Page 2, lines 10 to 14, inclusive, beginning with the word “Any." strike out all of the language up to and including the word “Interior”.

Page 2, line 19, section 2, strike out the words "and by the Secretary of the Interior".

Page 2, line 24, and page 3, lines 1 to 13, inclusive, beginning with the word “The” strike out all of the language up to and including the word "it" and substitute the following language in lieu thereof: The income, as and when collected, shall be covered into the Treasury of the United States in a trust-fund account to be known as the “National Park Trust Fund”, subject to disbursement by the Division of Disbursement, Treasury Department, for the purposes in each case specified: Provided, however, That the Board is not authorized to engage in any business, nor shall the Secretary of the Treasury make any investment for account of the Board that may not lawfully be made by a trust company in the District of Columbia, except that the Secretary may make any investments directly authorized by the instrument of gift, and may retain any investments accepted by the Board.

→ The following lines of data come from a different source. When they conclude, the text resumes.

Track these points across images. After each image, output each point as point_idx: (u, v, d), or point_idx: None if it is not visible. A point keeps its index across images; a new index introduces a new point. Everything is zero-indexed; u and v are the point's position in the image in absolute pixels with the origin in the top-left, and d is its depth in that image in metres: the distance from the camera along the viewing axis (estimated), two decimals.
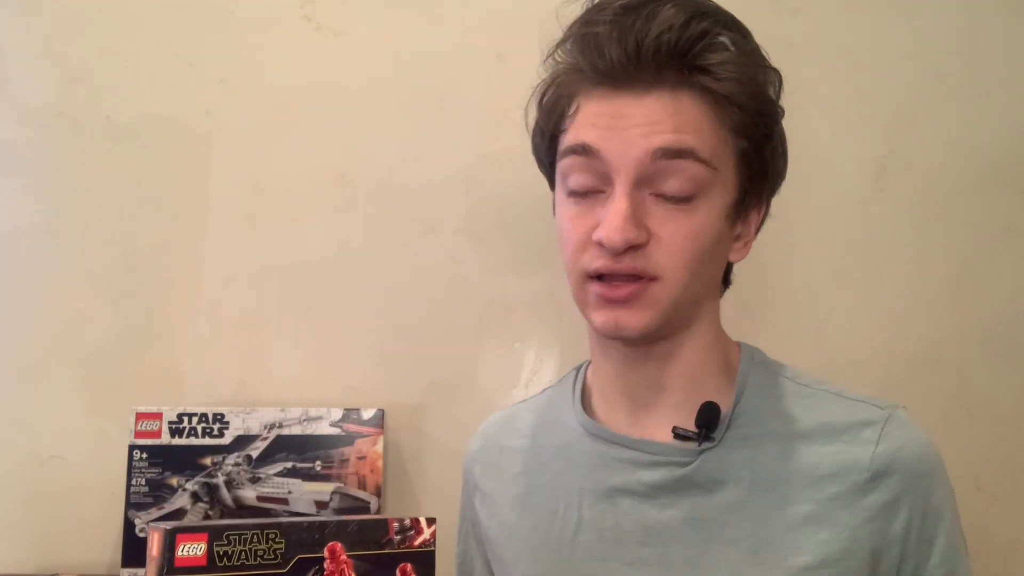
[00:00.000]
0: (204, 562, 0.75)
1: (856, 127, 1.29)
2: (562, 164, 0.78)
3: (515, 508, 0.88)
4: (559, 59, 0.79)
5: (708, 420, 0.79)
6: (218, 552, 0.76)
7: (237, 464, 1.19)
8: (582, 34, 0.76)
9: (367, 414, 1.23)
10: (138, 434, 1.18)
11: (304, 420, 1.21)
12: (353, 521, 0.82)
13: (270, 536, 0.78)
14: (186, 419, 1.20)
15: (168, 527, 0.76)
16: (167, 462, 1.18)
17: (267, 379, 1.27)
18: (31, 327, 1.27)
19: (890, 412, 0.78)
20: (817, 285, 1.28)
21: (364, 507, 1.21)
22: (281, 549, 0.78)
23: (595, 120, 0.75)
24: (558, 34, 0.79)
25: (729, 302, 0.86)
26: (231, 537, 0.77)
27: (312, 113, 1.30)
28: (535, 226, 1.27)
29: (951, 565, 0.76)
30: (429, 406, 1.28)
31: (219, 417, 1.20)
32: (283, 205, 1.29)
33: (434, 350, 1.28)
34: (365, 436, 1.22)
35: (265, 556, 0.77)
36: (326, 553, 0.80)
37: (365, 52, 1.30)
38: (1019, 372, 1.26)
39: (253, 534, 0.77)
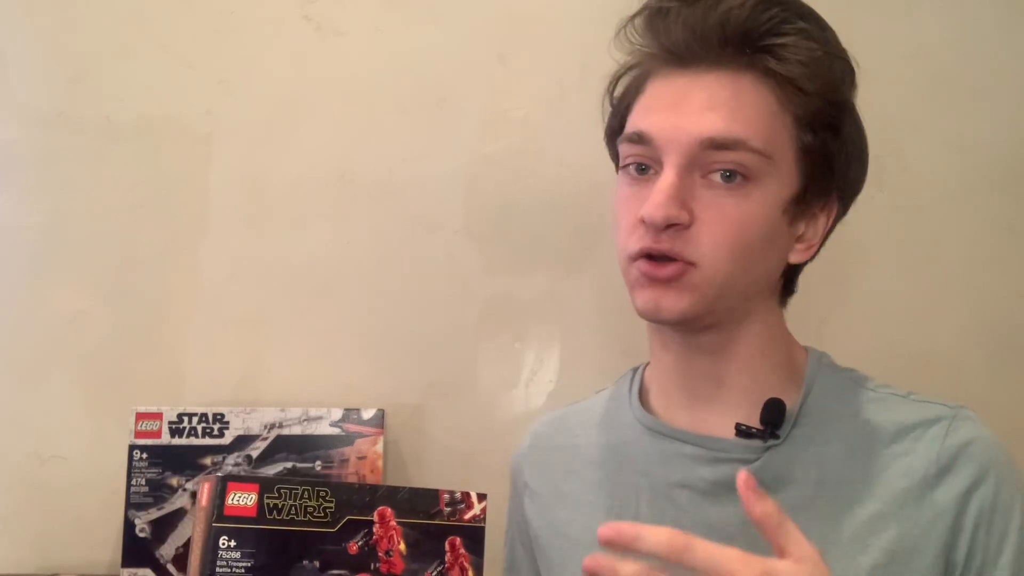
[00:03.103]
0: (254, 512, 0.74)
1: None
2: (620, 149, 0.79)
3: (566, 506, 0.86)
4: (631, 39, 0.78)
5: (774, 417, 0.77)
6: (268, 504, 0.75)
7: (237, 464, 1.19)
8: (652, 11, 0.76)
9: (367, 414, 1.23)
10: (138, 434, 1.18)
11: (304, 420, 1.21)
12: (404, 488, 0.81)
13: (321, 494, 0.77)
14: (186, 419, 1.20)
15: (220, 475, 0.76)
16: (167, 462, 1.18)
17: (267, 379, 1.27)
18: (31, 327, 1.27)
19: (958, 410, 0.77)
20: (817, 285, 1.27)
21: None
22: (331, 508, 0.77)
23: (653, 103, 0.75)
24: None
25: None
26: (282, 491, 0.76)
27: (312, 113, 1.30)
28: (535, 226, 1.27)
29: (1022, 564, 0.73)
30: (429, 406, 1.28)
31: (219, 417, 1.20)
32: (283, 205, 1.29)
33: (434, 350, 1.28)
34: (365, 436, 1.22)
35: (315, 513, 0.77)
36: (376, 517, 0.79)
37: (365, 52, 1.30)
38: (1019, 372, 1.26)
39: (304, 490, 0.77)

Page 3, lines 14 to 24, inclusive, beginning with the word "Should” strike out all of the language up to and including the figure $5,000,000.”

Page 4, lines 21 to 25, and page 5, lines 1 to 10, inclusive, strike out all of section 6.

This bill is a companion bill to H. R. 6670, providing for the preservation of historic American sites, buildings, objects, and antiquities of national significance, which was favorably reported to the House by this committee, and the bill H. R. 6734 creates the Board which is to administer such gifts or bequests of personal property as shall be made in connection with H. R. 6670.

The amendments made by the committee on this proposed legislation were suggested by and have the sanction of the Bureau of the Budget, of the Treasury Department.